The service ended shortly thereafter, a team of Katherine's closest friends and relatives lowering the coffin into the pre-dug grave, everyone directing their condolences, tears, and words of wisdom towards Kova and her father. Vinnea had wandered off somewhere, most likely made uncomfortable by so many public displays of emotion by so many people in such large concentration. Kova longed to follow wherever she had gone, desperate to get away from all the crying.

She scoured the woods for her sister for a while, but eventually Kova got sick of wandering the woods. She contemplated heavily the idea of going back and rejoining Orion, but an overdramatic wail somewhere far off in the distant direction of Katherine's service got her up and moving again. After a few minutes, she began to once again call out for her sister.

Vinnea finally replied not too long after Kova's second wind. "Shouldn't you be back at the service?"

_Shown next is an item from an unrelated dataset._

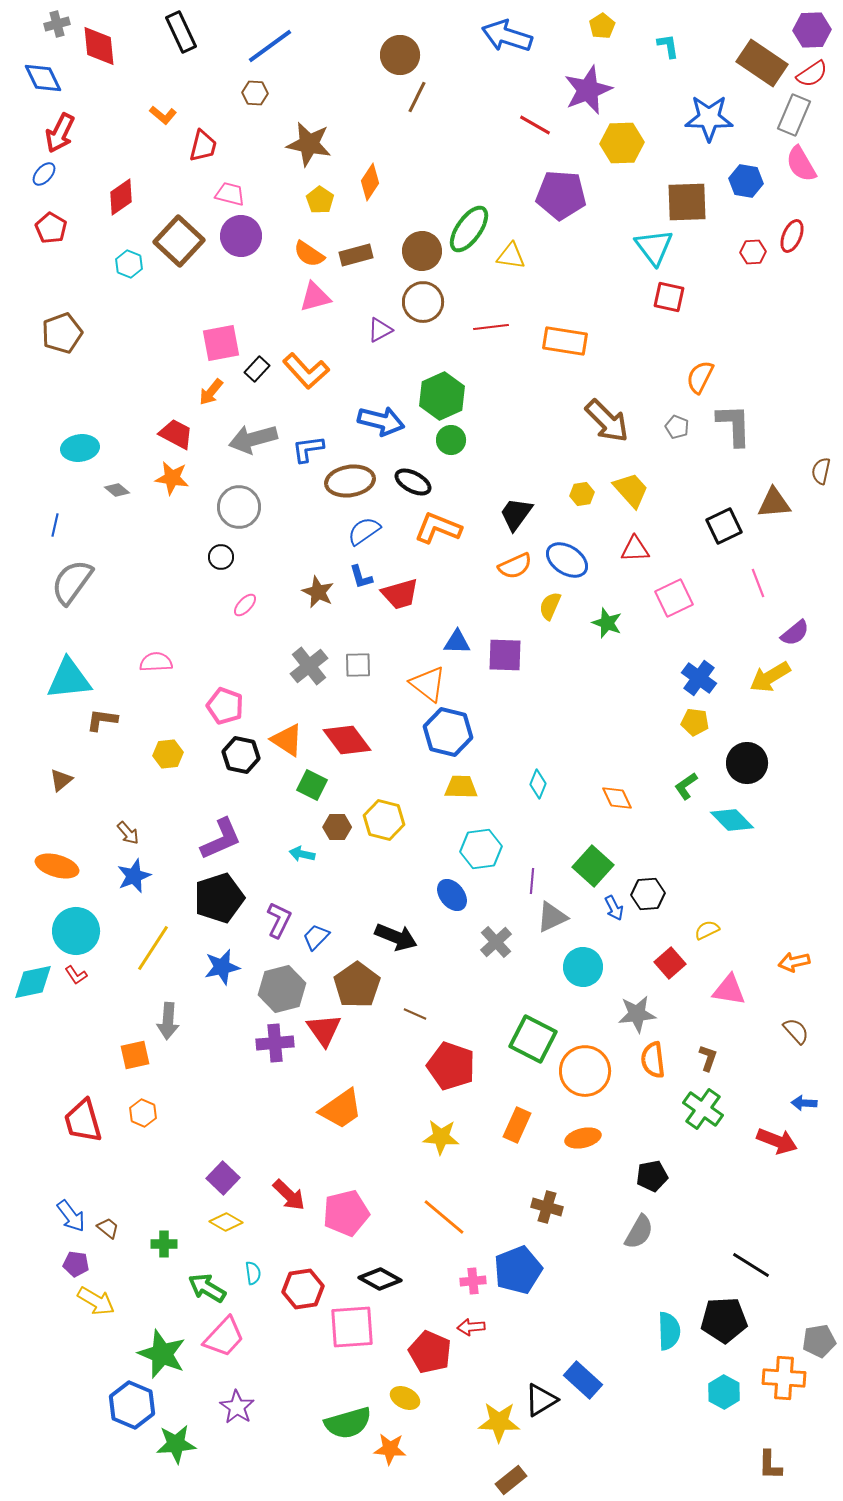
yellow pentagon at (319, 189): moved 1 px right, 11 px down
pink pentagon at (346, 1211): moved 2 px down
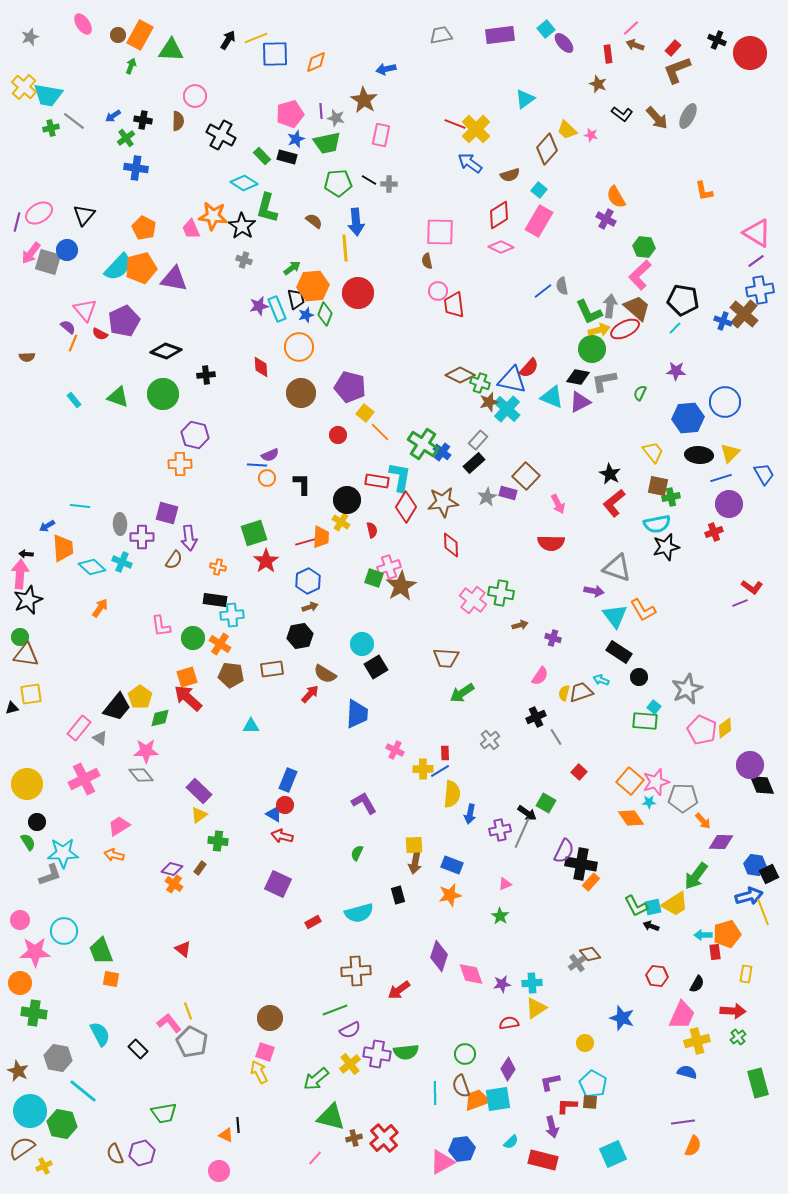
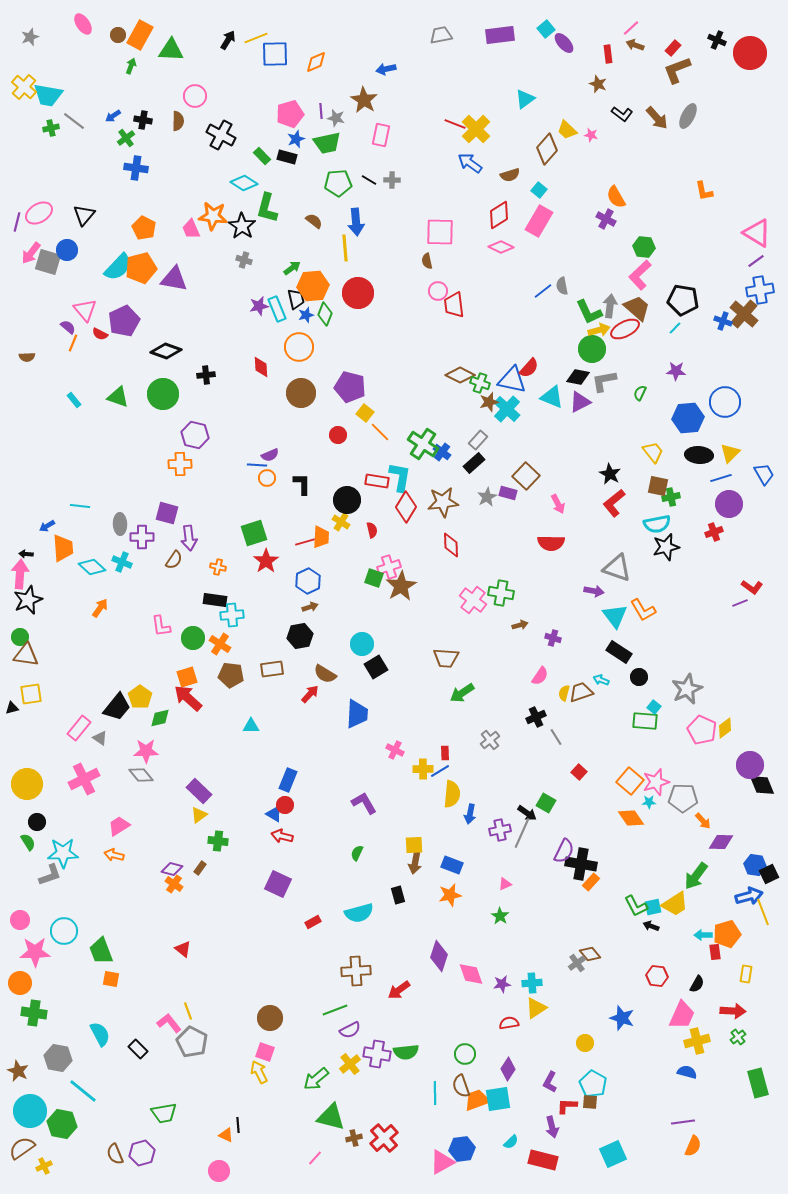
gray cross at (389, 184): moved 3 px right, 4 px up
purple L-shape at (550, 1082): rotated 50 degrees counterclockwise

Kova's sister's voice echoed from above. A quick glance upward was all she needed to see that Vinna was hanging from a tree branch by her knees, staring down at the young nes'kär with idled curiosity. Kova shook her head, her bangs sweeping over her face briefly. "No, I'm tired of acting sad."

"You're not sad?" Vinnea skillfully leapt off her branch and landed beside Kova, steadying herself before pulling an apple from her pocket and dusting it off on her trouser-leg. "Your mom is, like, dead. You know that, right?"

"I used to be sad," Kova breathed back, a shrug peaking on her shoulders. "But it's been a long time. Sadness doesn't last forever."

There was a long silence as Vinnea bit into her apple and chewed for a long — almost pointedly so — time. When it passed, Kova's sister turned on her heel and threw over her shoulder. "I think it does, sometimes."

"Where are you going?" Kova's tone had taken on something that resembled desperation. She was tired and Vinnea's pace had always been quicker than hers. She didn't want to have to jog to catch the redhead's stride — in fact, she was feeling quite dizzy. "Hey … come back!"

Vinnea paused, looking back over her shoulder at the other, who had leaned up against a tree for support. "I was just heading back. Are you okay?" There was no response. "Hey, Kova, hey!"

The last memory Kova had from before she woke up at home was of Vinnea's arms wrapping around her, shielding her from a harsh impact with the rocky ground. After that, she vaguely remembered being tucked into bed, her eyes open yet droopy, burning from the heat of tears that had already come.